- _Work instructions_:
Search the records below for "class"; copy each line that has it.

BEGIN Input data

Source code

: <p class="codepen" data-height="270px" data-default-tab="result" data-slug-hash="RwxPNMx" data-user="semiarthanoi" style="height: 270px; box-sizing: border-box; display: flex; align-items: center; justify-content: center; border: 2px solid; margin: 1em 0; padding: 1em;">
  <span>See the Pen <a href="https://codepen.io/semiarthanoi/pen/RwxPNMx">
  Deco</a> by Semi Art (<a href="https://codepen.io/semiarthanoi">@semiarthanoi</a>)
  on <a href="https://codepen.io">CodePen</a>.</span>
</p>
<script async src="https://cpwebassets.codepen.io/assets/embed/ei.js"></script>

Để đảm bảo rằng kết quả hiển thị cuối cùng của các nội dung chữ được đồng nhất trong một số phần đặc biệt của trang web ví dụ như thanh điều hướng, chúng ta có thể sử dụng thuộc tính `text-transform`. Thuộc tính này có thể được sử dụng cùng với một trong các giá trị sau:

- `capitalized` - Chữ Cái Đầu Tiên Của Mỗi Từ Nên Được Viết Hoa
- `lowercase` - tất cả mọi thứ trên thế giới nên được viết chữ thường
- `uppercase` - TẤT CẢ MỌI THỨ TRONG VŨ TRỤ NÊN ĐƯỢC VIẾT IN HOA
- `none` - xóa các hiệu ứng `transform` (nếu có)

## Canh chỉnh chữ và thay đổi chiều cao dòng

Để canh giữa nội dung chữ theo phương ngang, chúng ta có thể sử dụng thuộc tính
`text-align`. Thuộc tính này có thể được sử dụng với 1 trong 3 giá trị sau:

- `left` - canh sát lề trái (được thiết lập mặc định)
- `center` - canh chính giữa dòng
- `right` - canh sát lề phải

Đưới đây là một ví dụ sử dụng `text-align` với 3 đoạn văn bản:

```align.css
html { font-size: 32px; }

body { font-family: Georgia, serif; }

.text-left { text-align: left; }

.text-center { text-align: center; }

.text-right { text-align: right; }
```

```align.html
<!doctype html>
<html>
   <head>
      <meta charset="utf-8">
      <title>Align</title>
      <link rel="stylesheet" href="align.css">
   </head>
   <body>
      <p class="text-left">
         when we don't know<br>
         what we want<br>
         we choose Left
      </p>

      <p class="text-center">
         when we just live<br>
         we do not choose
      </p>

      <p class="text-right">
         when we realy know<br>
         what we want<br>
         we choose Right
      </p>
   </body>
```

END Input data

- _Completed task_:
: <p class="codepen" data-height="270px" data-default-tab="result" data-slug-hash="RwxPNMx" data-user="semiarthanoi" style="height: 270px; box-sizing: border-box; display: flex; align-items: center; justify-content: center; border: 2px solid; margin: 1em 0; padding: 1em;">
      <p class="text-left">
      <p class="text-center">
      <p class="text-right">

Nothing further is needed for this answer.